Bette Davis, Jezebel (1938)

Davis’s Julie has a spat with her betrothed, banker Henry Fonda, who is graced with impossibly poofy hair. So her vengeance is showing up at a New Orleans ball, where young women traditonally wear white, in a red dress. She is disgraced. Fonda is humiliated by her upstagery, so heads north on Banking Business. When word comes that he is coming back to New Orleans, Julie, in a fever primp, is ecstatic over his return. He returns with a wife. Damn damn damn. Fortunately for both, yellow fever strike New Orleans, Fonda comes down with it, and the rest has Julie channeling Sydney Carton in A Tale of Two Cities. Davis is deceitful, scheming, amoral, enormously flirty and quite mad. She is delightful.

Burt Lancaster, Seven Days in May (1964)

Lancaster is a four-star Air Force General, Chief of the Joint Chiefs, Medal of Honor awardee with enough “scrambled eggs” (braid) on the vistor of his dress cap for two Denver Omelets. And, by comparison, he makes Julie’s madness seem tame. He is paranoid and a megalomaniac who is planning a coup against the President so he can become America’s dictator. Darn, those old movie themes never quite go away, do they? Lancaster’s intense, coil-springed and impulsive villain is balanced by his aide, Kirk Douglas, a Marine colonel, who is still Kirk Douglasy intense but is also intuitive, thoughful and honorable. Gradually, Douglas unravels the plot and the rest of the cast attempts to stop the coup. Lancaster’s character reminds me also of Gen. Jack D. Ripper, immortalized by Sterling Hayden in a contemporary film, Dr. Strangelove. The film is also notable for old cars, most notably Douglas’s 1963 Thunderbird.

Bruce the Shark, Jaws (1975)

Unlike Lancaster, who chews up the scenery and several hundred yards of film in Seven Days in May, Bruce might be his scariest when he’s unseen, which prepares you for the Boogah Boogah! moments when he appears.
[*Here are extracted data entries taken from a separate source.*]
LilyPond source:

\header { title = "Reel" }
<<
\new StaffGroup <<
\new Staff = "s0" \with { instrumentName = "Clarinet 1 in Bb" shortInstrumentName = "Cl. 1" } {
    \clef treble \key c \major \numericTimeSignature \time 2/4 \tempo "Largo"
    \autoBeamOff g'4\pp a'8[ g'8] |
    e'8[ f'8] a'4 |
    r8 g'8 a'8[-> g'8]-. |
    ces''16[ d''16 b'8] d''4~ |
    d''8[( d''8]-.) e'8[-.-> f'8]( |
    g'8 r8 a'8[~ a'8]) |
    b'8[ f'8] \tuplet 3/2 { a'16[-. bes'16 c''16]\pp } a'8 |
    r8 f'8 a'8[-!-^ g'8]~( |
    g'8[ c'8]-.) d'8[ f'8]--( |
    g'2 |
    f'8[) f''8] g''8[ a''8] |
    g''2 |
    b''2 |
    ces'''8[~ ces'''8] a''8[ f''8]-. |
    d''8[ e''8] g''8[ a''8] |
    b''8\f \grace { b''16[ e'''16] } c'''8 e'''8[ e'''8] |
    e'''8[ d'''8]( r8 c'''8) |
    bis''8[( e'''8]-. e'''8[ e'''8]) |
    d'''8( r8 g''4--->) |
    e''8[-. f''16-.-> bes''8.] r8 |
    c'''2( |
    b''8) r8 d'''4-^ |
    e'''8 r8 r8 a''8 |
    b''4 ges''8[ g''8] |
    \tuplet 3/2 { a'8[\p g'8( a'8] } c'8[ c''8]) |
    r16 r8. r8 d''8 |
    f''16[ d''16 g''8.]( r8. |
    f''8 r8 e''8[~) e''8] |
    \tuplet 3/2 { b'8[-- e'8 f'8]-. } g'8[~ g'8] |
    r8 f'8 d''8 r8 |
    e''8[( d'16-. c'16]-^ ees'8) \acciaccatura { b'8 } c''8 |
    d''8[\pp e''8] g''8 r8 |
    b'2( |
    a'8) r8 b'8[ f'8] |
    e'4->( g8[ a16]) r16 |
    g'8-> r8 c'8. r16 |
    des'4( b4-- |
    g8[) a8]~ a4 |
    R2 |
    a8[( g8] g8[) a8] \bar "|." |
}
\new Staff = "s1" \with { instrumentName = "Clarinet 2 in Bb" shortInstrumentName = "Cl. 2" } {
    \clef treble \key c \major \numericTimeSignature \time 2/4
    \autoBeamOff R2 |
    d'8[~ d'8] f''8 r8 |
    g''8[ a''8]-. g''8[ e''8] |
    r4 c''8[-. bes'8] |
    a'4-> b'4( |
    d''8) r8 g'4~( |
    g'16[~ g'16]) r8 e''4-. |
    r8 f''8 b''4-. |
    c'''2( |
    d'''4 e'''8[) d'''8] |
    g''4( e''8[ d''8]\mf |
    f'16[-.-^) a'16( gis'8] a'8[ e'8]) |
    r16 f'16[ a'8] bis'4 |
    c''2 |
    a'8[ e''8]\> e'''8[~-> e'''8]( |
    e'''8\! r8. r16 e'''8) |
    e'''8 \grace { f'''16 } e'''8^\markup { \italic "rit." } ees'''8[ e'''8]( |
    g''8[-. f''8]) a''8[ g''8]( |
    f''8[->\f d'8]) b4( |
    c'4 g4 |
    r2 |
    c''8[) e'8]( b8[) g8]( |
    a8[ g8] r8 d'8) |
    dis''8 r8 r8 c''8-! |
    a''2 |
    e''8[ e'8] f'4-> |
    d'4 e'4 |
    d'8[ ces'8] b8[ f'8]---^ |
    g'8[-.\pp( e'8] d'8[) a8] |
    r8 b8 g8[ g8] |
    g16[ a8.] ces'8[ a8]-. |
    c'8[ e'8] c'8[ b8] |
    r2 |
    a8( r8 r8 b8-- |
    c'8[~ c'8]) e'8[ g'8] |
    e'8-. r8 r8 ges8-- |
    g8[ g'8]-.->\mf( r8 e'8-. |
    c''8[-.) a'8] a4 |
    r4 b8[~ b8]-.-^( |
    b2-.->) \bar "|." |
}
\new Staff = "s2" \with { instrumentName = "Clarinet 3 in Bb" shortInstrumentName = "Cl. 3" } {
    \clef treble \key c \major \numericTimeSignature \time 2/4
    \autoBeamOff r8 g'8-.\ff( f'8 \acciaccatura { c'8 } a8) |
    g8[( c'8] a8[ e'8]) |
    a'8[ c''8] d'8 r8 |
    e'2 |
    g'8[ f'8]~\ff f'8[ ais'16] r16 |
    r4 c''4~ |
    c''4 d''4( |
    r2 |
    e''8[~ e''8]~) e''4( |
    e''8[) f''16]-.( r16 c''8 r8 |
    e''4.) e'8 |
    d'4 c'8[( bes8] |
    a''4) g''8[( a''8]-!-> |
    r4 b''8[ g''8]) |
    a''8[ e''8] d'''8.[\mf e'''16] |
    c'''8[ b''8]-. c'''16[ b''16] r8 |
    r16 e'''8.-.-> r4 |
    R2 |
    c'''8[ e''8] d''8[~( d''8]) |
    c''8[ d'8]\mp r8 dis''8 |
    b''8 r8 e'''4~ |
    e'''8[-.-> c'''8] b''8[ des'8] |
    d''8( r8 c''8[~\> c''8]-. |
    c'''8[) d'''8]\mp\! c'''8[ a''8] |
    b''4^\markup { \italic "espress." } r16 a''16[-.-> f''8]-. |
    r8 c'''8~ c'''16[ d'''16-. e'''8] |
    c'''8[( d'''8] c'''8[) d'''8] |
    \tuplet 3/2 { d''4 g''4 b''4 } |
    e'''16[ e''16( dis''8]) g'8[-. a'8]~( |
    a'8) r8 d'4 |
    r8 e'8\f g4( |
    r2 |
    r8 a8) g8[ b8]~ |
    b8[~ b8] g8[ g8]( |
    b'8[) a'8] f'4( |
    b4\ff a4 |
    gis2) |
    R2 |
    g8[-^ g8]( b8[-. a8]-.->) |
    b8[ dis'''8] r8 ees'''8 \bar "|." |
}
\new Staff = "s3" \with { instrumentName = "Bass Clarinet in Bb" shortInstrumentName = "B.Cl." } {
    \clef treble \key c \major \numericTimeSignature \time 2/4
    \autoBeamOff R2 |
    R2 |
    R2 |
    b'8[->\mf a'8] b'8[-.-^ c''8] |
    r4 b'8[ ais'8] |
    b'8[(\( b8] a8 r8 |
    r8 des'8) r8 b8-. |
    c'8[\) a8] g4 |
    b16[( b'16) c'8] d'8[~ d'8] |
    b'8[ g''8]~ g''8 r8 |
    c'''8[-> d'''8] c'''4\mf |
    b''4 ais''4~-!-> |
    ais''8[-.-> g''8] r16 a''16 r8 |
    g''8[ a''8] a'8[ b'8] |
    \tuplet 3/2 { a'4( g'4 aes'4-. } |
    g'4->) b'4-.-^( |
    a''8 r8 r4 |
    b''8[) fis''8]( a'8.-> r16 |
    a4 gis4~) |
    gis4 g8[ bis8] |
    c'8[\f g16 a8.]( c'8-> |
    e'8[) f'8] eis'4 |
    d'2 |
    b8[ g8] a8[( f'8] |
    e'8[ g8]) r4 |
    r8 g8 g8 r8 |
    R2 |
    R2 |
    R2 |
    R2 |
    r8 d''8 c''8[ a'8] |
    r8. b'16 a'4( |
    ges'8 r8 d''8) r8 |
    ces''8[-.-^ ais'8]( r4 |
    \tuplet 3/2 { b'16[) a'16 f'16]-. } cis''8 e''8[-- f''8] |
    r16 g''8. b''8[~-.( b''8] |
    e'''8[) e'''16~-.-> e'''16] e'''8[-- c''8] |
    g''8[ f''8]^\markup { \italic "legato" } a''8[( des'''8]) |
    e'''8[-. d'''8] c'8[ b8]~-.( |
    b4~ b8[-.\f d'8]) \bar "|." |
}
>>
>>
And, granted they are both boogah and boogah. Part of that might be because the mechanized shark was so difficult to work with and broke down so often, but I re-watched the last 40 minutes a few nights ago—I stopped before Quint becomes the main course for Bruce—and the final chase sequence, when all you see of the shark are the racing yellow barrels, is brilliant. Spielberg scores it with what might be called happy pirate music, and the film’s mood, after Quint describing the Indianapolis horror, is actually exuberant. Even if you’d read the book, the chase sequence is such a skillful bit of misdirection that it makes the grisly scenes hit that much harder. I still remember, when I first saw Jaws, that the crowd groaned in unison and then grew very quiet. When Roy Scheider blows Bruce the Shark up, there were cheers. It was a grand communal moment.